- [Exercise requirements] Please pick out each line in the items below that contains the word "chart". Case counts.

- [Dataset records]
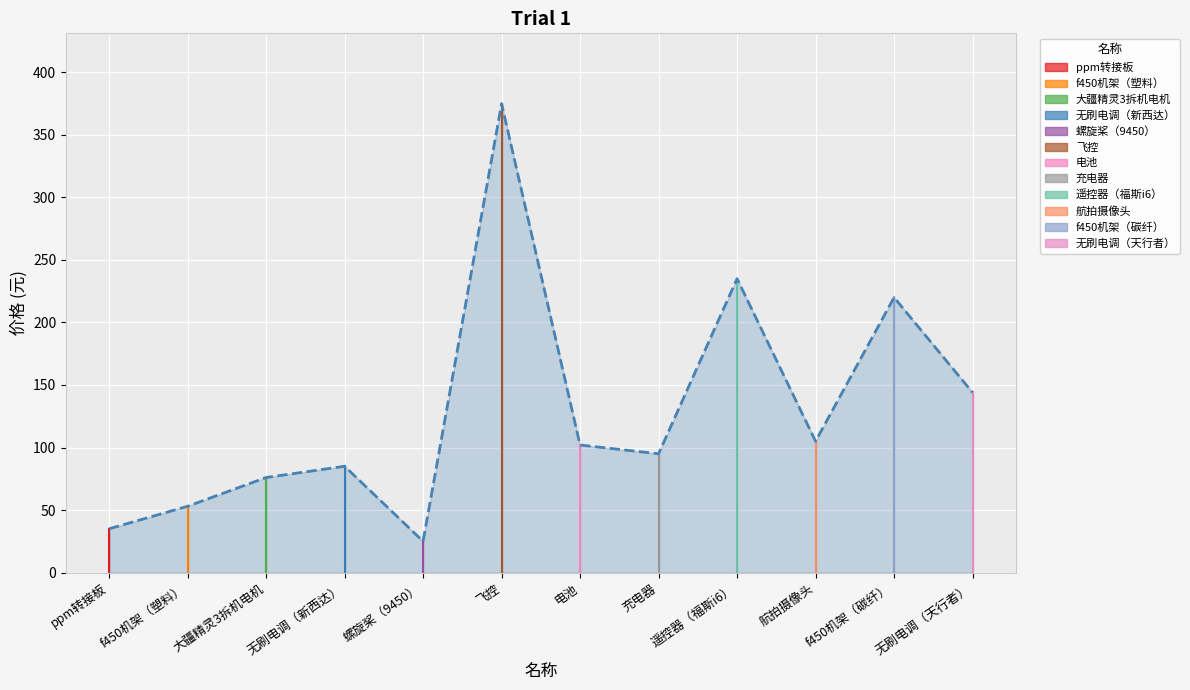

At which category does the data reach its first local peak?

无刷电调（新西达）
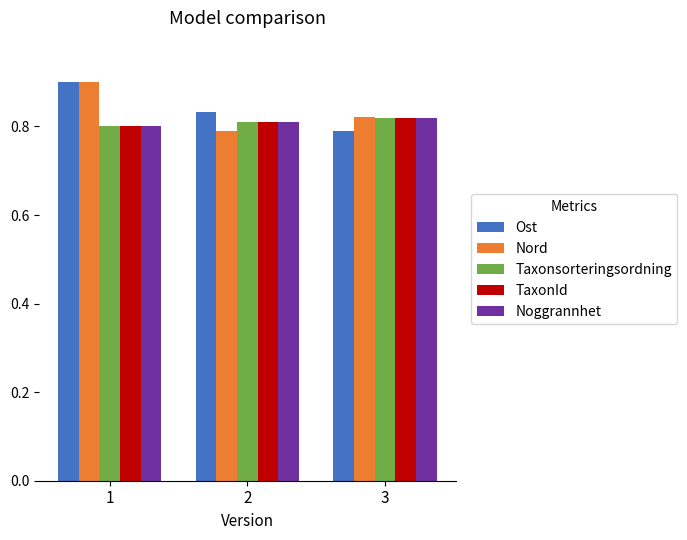

Does the chart contain stacked bars?

No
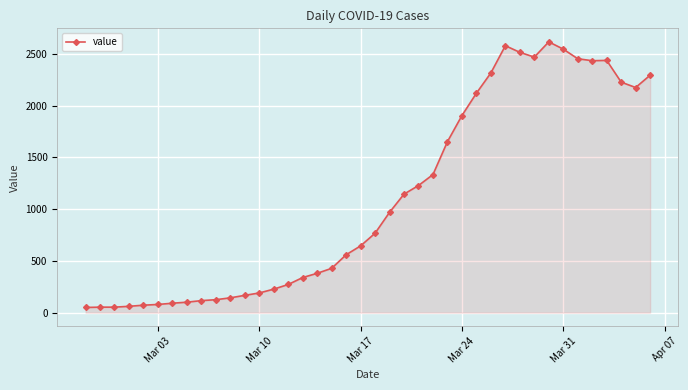

What is the difference between the second highest and second lowest values?

2526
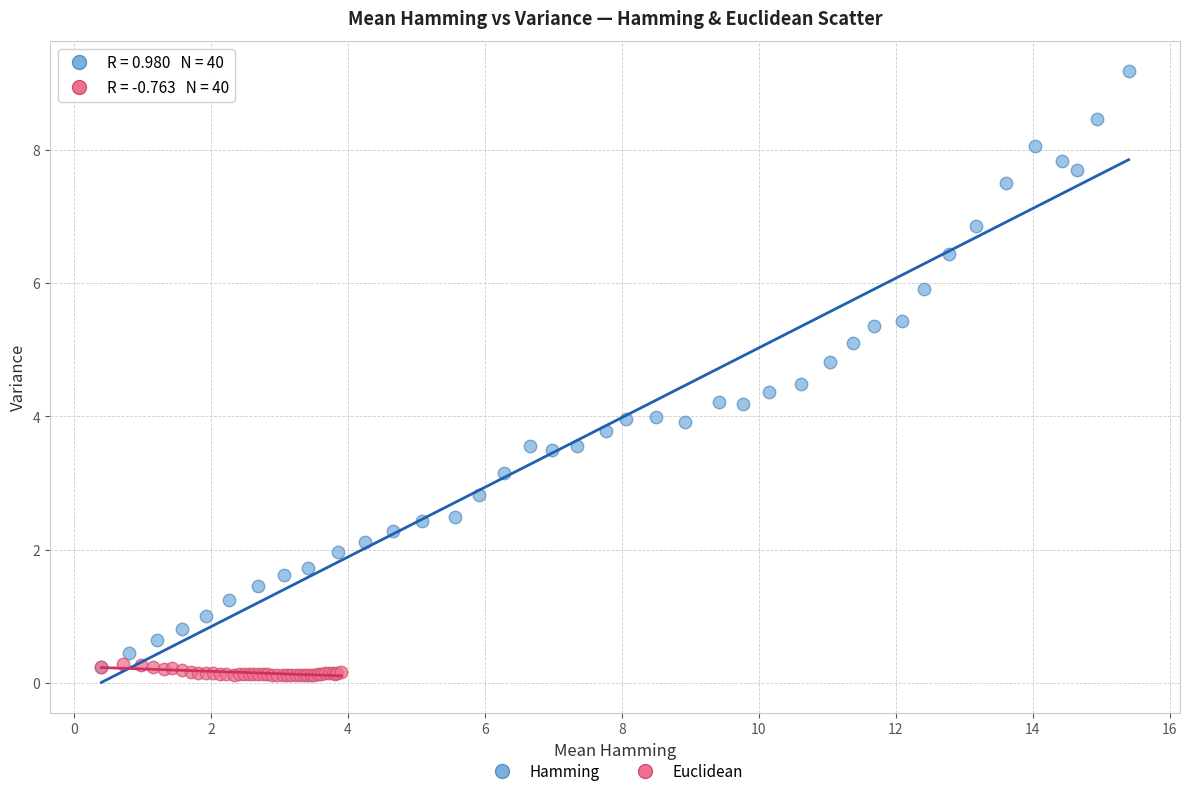

Which series has the largest Y range (max minus min)?

Hamming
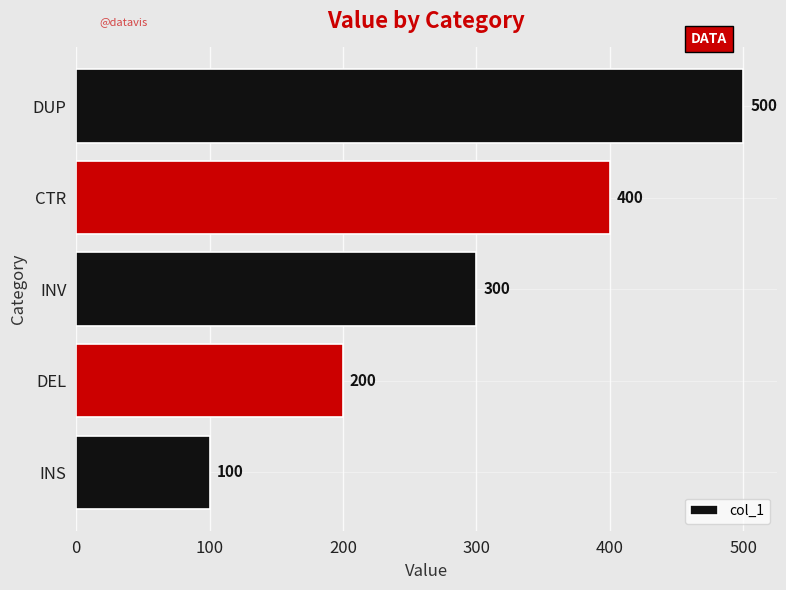

Is it true that the value at DEL is 137?

False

- [Response to the exercise]
Does the chart contain stacked bars?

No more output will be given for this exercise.